◆ What is needed ◆
Translate this sentence from the folk singers passage into Spanish: "While not a formal group, the three enjoy getting together to sing the old songs."
--- Provided passage ---
Heather Wood, Julia Friend & Ken Schatz
Wood-Friend-SchatzHeather Wood is a singer of English traditional folk songs, ballads and sea shanties with a long, storied history in the field. In the 1960s she was a member of the ground breaking English folk trio The Young Tradition and in subsequent years sang with No Relation, Crossover and Poor Old Horse.

New York-born Julia Friend performs her large repertoire of ballads, chorus songs and shanties from the US and UK with sincerity and expertise.

Ken Schatz is a powerful singer and arranger of traditional/roots music – sea songs and chanteys, gospel, blues, ballads, and work songs.

While not a formal group, the three enjoy getting together to sing the old songs.
--- Provided records ---
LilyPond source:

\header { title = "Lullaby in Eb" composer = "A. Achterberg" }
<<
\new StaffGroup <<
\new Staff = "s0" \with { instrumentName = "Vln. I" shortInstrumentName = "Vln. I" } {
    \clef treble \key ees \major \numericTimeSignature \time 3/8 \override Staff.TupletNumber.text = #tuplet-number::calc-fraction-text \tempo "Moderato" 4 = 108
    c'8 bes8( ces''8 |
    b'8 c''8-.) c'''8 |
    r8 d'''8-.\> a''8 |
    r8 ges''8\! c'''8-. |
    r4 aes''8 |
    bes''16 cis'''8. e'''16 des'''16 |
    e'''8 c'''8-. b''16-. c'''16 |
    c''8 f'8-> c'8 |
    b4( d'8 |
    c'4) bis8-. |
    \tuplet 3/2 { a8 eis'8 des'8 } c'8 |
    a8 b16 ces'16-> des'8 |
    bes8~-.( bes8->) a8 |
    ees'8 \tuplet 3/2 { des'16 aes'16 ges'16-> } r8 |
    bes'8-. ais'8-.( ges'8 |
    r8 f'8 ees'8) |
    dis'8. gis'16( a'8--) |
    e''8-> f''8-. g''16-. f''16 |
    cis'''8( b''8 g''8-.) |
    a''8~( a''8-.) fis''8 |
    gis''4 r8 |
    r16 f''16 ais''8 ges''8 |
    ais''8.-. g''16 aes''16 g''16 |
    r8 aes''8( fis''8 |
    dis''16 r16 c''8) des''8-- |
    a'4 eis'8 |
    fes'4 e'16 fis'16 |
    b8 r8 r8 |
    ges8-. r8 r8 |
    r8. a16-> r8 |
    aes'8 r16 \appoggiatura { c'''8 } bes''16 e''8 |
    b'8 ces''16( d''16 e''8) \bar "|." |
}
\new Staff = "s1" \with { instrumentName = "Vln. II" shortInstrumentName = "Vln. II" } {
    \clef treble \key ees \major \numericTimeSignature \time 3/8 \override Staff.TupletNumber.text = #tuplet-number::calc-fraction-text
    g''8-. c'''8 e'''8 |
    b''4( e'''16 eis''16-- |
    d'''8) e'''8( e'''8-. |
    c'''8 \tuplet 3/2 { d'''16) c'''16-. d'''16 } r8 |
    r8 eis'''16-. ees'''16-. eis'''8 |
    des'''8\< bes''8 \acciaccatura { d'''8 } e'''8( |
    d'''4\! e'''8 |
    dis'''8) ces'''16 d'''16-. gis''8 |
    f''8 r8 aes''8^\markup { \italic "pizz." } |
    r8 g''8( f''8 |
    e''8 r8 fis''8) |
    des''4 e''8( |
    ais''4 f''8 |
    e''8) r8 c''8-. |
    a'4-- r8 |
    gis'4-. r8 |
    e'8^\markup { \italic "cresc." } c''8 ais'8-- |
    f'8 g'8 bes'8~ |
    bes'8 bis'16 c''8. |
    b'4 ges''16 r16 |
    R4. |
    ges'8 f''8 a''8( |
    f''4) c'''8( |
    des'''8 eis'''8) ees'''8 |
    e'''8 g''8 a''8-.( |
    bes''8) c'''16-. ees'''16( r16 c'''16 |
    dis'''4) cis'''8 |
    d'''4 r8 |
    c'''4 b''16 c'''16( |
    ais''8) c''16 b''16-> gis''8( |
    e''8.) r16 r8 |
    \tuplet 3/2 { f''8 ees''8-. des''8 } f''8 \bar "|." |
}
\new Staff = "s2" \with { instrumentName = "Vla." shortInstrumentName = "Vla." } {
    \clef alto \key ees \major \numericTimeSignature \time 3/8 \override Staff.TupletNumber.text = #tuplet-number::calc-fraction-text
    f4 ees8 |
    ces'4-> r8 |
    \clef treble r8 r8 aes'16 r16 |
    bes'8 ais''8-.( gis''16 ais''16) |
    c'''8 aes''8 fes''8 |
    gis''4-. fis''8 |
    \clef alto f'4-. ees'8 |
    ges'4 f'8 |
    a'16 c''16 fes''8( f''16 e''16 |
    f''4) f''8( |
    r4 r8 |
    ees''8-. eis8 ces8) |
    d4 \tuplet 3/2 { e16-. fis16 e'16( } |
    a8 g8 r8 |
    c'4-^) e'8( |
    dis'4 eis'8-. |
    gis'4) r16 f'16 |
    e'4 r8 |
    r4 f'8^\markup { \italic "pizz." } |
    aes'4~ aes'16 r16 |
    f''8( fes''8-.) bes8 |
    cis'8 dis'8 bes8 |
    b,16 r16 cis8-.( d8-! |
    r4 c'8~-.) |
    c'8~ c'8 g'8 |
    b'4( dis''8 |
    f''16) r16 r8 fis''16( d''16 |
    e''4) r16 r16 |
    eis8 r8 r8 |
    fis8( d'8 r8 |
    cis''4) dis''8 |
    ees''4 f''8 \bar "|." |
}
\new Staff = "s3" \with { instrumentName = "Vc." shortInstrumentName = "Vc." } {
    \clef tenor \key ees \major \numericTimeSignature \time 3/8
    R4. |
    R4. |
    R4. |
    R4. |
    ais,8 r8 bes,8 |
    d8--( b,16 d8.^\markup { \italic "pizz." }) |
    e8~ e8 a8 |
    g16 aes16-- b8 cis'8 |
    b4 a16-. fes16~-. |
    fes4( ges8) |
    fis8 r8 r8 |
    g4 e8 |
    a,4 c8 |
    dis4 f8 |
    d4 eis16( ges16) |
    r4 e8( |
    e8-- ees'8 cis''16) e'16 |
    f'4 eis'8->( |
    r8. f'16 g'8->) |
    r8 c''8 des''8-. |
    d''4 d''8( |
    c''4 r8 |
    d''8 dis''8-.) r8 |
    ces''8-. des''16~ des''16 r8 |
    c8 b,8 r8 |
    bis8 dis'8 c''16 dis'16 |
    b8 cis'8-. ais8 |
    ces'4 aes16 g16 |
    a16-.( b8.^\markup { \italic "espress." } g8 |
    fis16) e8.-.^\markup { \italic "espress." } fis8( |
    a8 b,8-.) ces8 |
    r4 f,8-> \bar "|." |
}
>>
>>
---
◆ Solution to the problem ◆
Aunque no forman un grupo formal, a los tres les gusta reunirse para cantar las canciones antiguas.